Finchers „Fight Club“ ist alles andere als eine Verherrlichung von Gewalt. Vielmehr stellt der Film einen vor Sarkasmus triefenden Kommentar auf die oberflächlichen Lebensweisen der großstädtischen Bevölkerung dar. Hier scheinen die Menschen über das Streben nach mehr Besitz zu vergessen, was ihre Persönlichkeit wirklich ausmacht. Genüsslich demonstriert Fincher, wie leicht es ist, mit ihrem Leben unzufriedene Menschen mit einer Idee zusammenzuführen, die ebenso rassistischer wie faschistischer und gewaltbereiter Natur sein können. 

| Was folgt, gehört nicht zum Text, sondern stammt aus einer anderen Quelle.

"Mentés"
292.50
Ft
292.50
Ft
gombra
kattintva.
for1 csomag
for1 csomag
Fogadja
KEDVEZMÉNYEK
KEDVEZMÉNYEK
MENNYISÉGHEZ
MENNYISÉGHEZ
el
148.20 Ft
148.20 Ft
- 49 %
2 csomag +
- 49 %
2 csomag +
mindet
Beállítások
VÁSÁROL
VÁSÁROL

Vor allem Edward Norton („American X“, „Roter Drache“) brilliert als Büroangestellter, der nur scheinbar ein normales Leben führt und durch eine interessante Bekanntschaft sein ganzes Dasein auf den Kopf stellt. Zusammen mit dem aufregenden Finale, den ebenfalls bemerkenswerten Leistungen von Brad Pitt („Sieben“, „Rendezvous mit Joe Black“) und Helena Bonham Carter („Die Flügel der Taube“, „Sweeney Todd“), der elektrisierenden Kameraarbeit von Jeff Cronenweth („The Social Network“, „Hitchcock“) und dem elektronisch pulsierenden Score von den Dust Brothers bietet „Fight Club“ verwirrend faszinierendes, anarchistisches Erzählkino mit einer Geschichte, deren Themen so aktuell sind wie vor zwanzig Jahren.